Last updated on June 21st, 2019 at 12:08 am.
Did you know there are actually two types of stock? There is common stock – the type most of us know. Then there is the less-talked-about preferred stock.
So, what is preferred stock? This is another type of security along with common stocks and bonds. This type of stock is sort of halfway in between the two. It shares some of the advantages – and disadvantages – of both.
Preferred Stock Pros
Institutional investors buy the majority of this type of stock. That is in large part because they can exclude 70% of dividends from their taxable income. Despite this advantage, it is also available to individual investors.
One of the biggest pros for preferred stock is exactly what its name implies. When dividends are paid out, these shares are given preference over common stock.
If a company experiences financial hardship, preferred stock has priority over common stock. This can be beneficial in the event of a liquidation. They don’t take precedence over bonds in this case, however.
Another benefit is that these shares can be converted to common stock. The reason this a benefit is that common stock can’t be converted to preferred stock.
In some cases, if a company has to stop issuing dividends, they must pay all dividends owed to preferred shareholders before they can pay dividends to common shareholders. This is what’s known as cumulative preferred.
Note that not all preferred shared work this way; they can also be non-cumulative.
Preferred Stock Cons
Although preferred stock has some features that could make them attractive, they also have drawbacks. These drawbacks are arguably what make them less common than common stock and bonds.
Despite taking precedence over common stock with respect to dividend payouts, preferred stock carries no voting rights. This means that shareholders will be unable to partake in the decision-making process.
Another drawback of preferred shares is their limited growth potential. This is another way in which they are similar to bonds. Though their price will be more stable than that of common stock, it also won’t increase as much as the company grows.
Common Stock Benefits
Arguably the most attractive quality of common stock is its growth potential.
Just as the lack of voting rights is a con for preferred, common stock does have this right. Many individual investors may never exercise this right, but it’s a benefit for common stock, at least in theory.
This is the easiest way for the average investor to get started. As such, it makes sense that they’re the most popular.
Common Stock Drawbacks
Yet again, many of the drawbacks for common shares are also benefits of preferred shares.

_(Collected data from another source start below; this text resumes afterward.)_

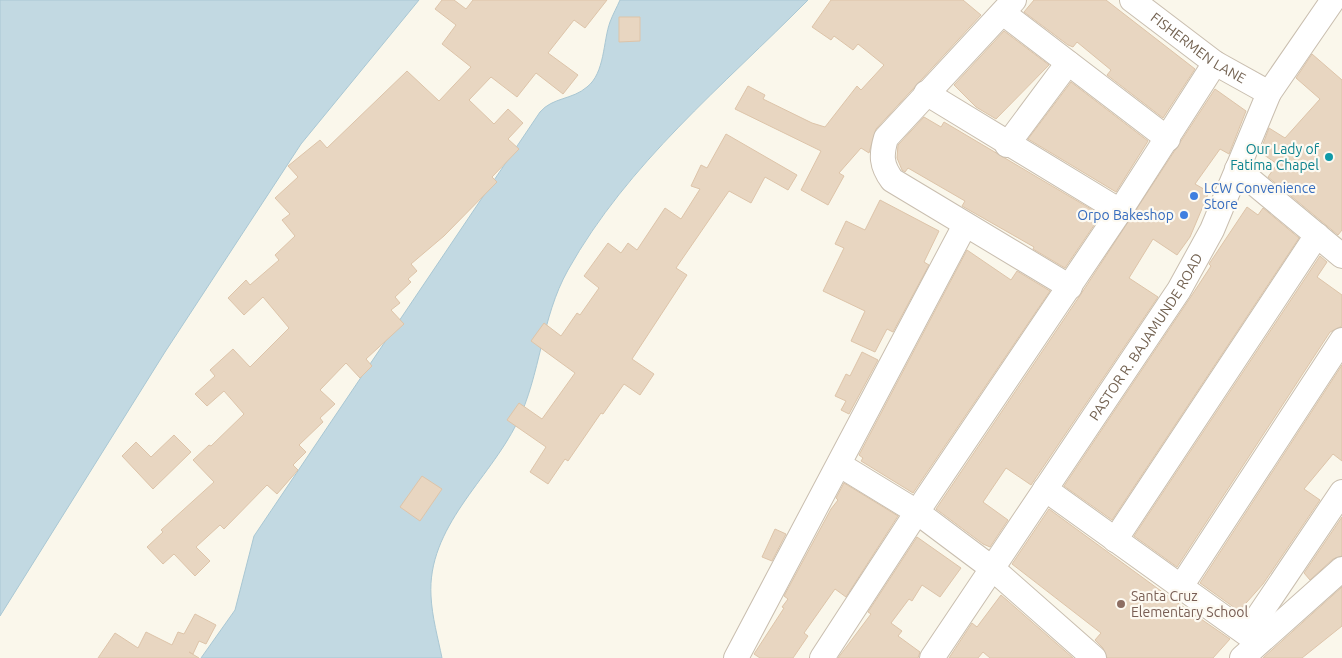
<svg xmlns="http://www.w3.org/2000/svg" width="1342" height="658" font-family="Ubuntu,sans-serif">
<style>
.water{fill:#c2d9e2;stroke:#a9c7d3}
.building{fill:#e8d6c1;stroke:#ddc4a9}
.lines{fill:none;stroke-linecap:round;stroke-linejoin:round}
.minor-casing{stroke:#c9beaf;stroke-width:26}
.minor{stroke:#fff;stroke-width:24}
.culture-dot{fill:#0f9aa8;stroke:#fdfaf2;stroke-width:2}
.shop-dot{fill:#3f7fe0;stroke:#fdfaf2;stroke-width:2}
.education-dot{fill:#8d6e63;stroke:#fdfaf2;stroke-width:2}
.labels{text-anchor:middle;stroke-width:4.5;stroke-linejoin:round;paint-order:stroke}
.street-label{font-size:14px;fill:#736251;stroke:#fdfaf2}
.culture-label{font-size:14px;fill:#0d838f;stroke:#fdfaf2;text-anchor:end}
.shop-label{font-size:14px;fill:#366cbe;stroke:#fdfaf2;text-anchor:start}
.education-label{font-size:14px;fill:#785e54;stroke:#fdfaf2;text-anchor:start}
</style>
<rect width="100%" height="100%" fill="#faf7eb"/>
<g class="water">
<path d="M0,0h419l-118,144 -136,208 -165,264z"/>
<path d="M620,0h188c-85,86 -180,163 -240,270 -27,48 -27,104 -51,153 -28,57 -90,104 -86,173 1,21 7,42 11,62h-241l34,-48 19,-74 286,-424c13,-15 32,-12 47,-25 18,-14 16,-46 23,-65 3,-8 7,-15 10,-22z"/>
</g>
<g class="building">
<path d="M442,0h12l12,9 7,-9h134l-22,28 -11,-8 -26,33 30,22 -15,19 -27,-21 -19,24 -26,-20 -22,23 25,24 14,-15 15,14 -15,16 11,10 -27,28 5,5 -53,54 -33,28 6,7 -9,8 3,3 -16,15 5,6 -9,7 13,14 -38,35 6,7 -12,12 -14,-15 -26,27 15,14 -15,14 3,4 -24,23 7,7 -13,13 5,5 -21,24 -10,-9 -43,44 -4,-4 -24,22 14,14 -15,15 -21,-22 -11,10 -16,-17 16,-15 -2,-2 53,-48 -21,-22 16,-15 2,1 33,-32 -20,-23 -17,15 -12,-12 20,-18 -5,-6 23,-21 17,18 39,-39 -26,-31 -19,18 -16,-17 18,-18 4,5 29,-25 -4,-5 20,-19 -13,-16 8,-6 -15,-16 23,-21 -10,-11 32,-26 7,8 80,-77 32,30 32,-34 -29,-23 14,-19 -21,-16z"/>
<path d="M831,0h132l18,15 -105,114 -7,24 -8,-5 -22,25 5,3 -16,29 -27,-15 20,-39 -86,-42 13,-23 17,9 -2,4 49,24 13,4 32,-41 4,4 23,-25 -26,-21 -5,6 -19,-14 -3,4 -19,-13z"/>
<path d="M1034,0h72l89,69 -32,49 -56,-43 4,-5 -34,-28 -4,5 -5,-2 -44,-33z"/>
<path d="M619,17h21v24l-21,1z"/>
<path d="M1004,31l45,34 -53,54 -20,-12 -22,-22z"/>
<path d="M1312,54l30,26v150l-4,5 -70,-58 9,-13 -17,-12 9,-24 16,10 35,-39 -24,-21z"/>
<path d="M1071,82l77,59 -32,51 -88,-53z"/>
<path d="M1215,89l31,22 -17,43 -9,-5 -25,35 14,8 -19,45 -13,18 -24,-16 -24,39 29,19 -127,188 -25,-17 -23,34 25,18 -18,27 -7,-3 -47,-35 145,-215z"/>
<path d="M924,117l17,10 3,-5 157,93 -36,53 -32,-19 1,-2 -72,-41 3,-5 -57,-33 -3,4 -3,-2 -5,-12 1,-13z"/>
<path d="M726,134l71,41 -9,15 -23,-13 -14,26 -22,-12 -53,77 11,7 -55,84 22,15 -14,21 -16,-11 -21,30 -2,-1 -33,48 -3,-2 -17,25 -18,-12 16,-25 -39,-27 12,-17 23,16 33,-46 -44,-32 13,-18 17,13 16,-23 3,2 19,-27 -15,-12 24,-33 13,10 7,-10 9,7 28,-42 16,11 19,-30 -9,-3 10,-21 6,3z"/>
<path d="M880,200l59,31 -15,31 5,3 -36,67 -6,-3 -12,23 -24,-11 14,-30 -42,-20 21,-43 -9,-4 11,-23 19,9z"/>
<path d="M1247,207l11,8 5,-7 36,30 -187,282 -48,-34 126,-188 21,-32 -2,-2z"/>
<path d="M967,250l44,30 6,-9 33,20 -137,202 -52,-32 2,-3 -4,-3z"/>
<path d="M1320,256l7,6 -10,15 25,18v31l-12,6 -153,235 -43,-31z"/>
<path d="M862,352l16,8 -29,54 -8,-4 5,-9 -11,-5 11,-22 4,2z"/>
<path d="M1342,365v96l-9,-7 -29,35 16,11 -57,84 -24,27 -39,-28z"/>
<path d="M174,435l17,17 -38,37 -31,-33 14,-14 15,15z"/>
<path d="M422,476l20,13 -22,32 -20,-14z"/>
<path d="M844,483l54,33 -52,81 -11,-8 -31,44 4,3 -15,22h-33l-6,-4 30,-46 -2,-1 6,-8 -4,-3 47,-87 7,-9 -2,-2z"/>
<path d="M1049,509l123,90 58,40 -17,19h-106l-4,-10 -8,-8 6,-7 -89,-69z"/>
<path d="M1342,517v39l-9,3 -23,21 -6,-7z"/>
<path d="M775,529l11,5 -14,27 -10,-4z"/>
<path d="M917,537l44,31 -21,29 -18,-12 -10,16 -3,-2 -18,24 11,8 -4,5 22,16 -2,6h-80l33,-44 -3,-2z"/>
<path d="M1342,587v39l-40,32h-39z"/>
<path d="M1001,595l7,6 65,57h-83l-7,-6 -5,6h-29l23,-35 5,4z"/>
<path d="M195,614l21,11 -10,19 -7,-3 -6,13 -4,-2 10,6h-101l17,-25 23,15 8,-16 26,13 6,-13 6,2z"/>
</g>
<g class="lines">
<g class="minor-casing">
<g id="minor">
<path d="M1014,0l-128,138c-5,17 -5,27 6,42l178,107"/>
<path id="s1" d="M1132,0l83,63 54,30"/>
<path d="M1003,13l165,126"/>
<path d="M926,93l194,118"/>
<path d="M1007,145l61,-82"/>
<path d="M1237,169l105,87"/>
<path d="M840,465l77,47 76,57 101,89"/>
<path d="M1045,489l213,153"/>
<path d="M1115,540l202,-305"/>
<path d="M1180,588l162,-248"/>
<path d="M1247,633l95,-141"/>
<path d="M736,658l229,-433"/>
<path d="M822,658l95,-146 203,-301 95,-148"/>
<path id="s2" d="M932,658l247,-368 33,-60 57,-137 64,-93"/>
<path d="M1242,658l100,-89"/>
</g>
</g>
<use href="#minor" class="minor"/>
</g>
<circle class="culture-dot" cx="1329" cy="157" r="5"/>
<g class="shop-dot">
<circle cx="1194" cy="196" r="5"/>
<circle cx="1184" cy="215" r="5"/>
</g>
<circle class="education-dot" cx="1121" cy="604" r="5"/>
<g class="labels">
<g class="street-label">
<text dy="5" stroke="none"><textPath href="#s1" startOffset="82">FISHERMEN LANE</textPath></text>
<text dy="5" stroke="none"><textPath href="#s2" startOffset="386">PASTOR R. BAJAMUNDE ROAD</textPath></text>
</g>
<g class="culture-label">
<text x="1319" y="154">Our Lady of<tspan x="1319" dy="16">Fatima Chapel</tspan></text>
</g>
<g class="shop-label">
<text x="1204" y="193">LCW Convenience<tspan x="1204" dy="16">Store</tspan></text>
<text x="1174" y="220" text-anchor="end">Orpo Bakeshop</text>
</g>
<g class="education-label">
<text x="1131" y="601">Santa Cruz<tspan x="1131" dy="16">Elementary School</tspan></text>
</g>
</g>
</svg>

Although growth potential is greater for them, they can also fall further during a market correction. Common stock value can be difficult to predict, but that is part of the risk that allows them greater reward potential.
They will also be last in line to receive dividends.
Callability and Interest Rates
One “feature” of preferred stock is that they may be callable. This means they can be purchased by the issuer and par value before their end date.
The issuer can then issue new shares with a lower yield. These shares are not always callable, but it’s something the investor must keep in mind.
In addition, when interest rates fall, preferred stock goes up in value. The opposite is also true. This is different from common stock, where value is determined by the market. That could make preferred shares better in a declining market.
As you can see, it makes sense in a way that these preferred shares are less common than other securities. They are less volatile than common stock but have less growth potential.
At the same time, they’re more stable like bonds but have lower seniority.
Should You Buy Preferred Stock?
For the individual investor, common stock is generally better. The reason for this is they have better growth potential. Thus, someone who is looking to accumulate wealth would turn to this option.
At the same time, one looking to reduce their risk can simply add bonds to their portfolio.
Unless the individual investor relying on dividend income, it probably makes more sense stick to the more typical common stock.
Nevertheless, it’s good to be aware of the differences between them.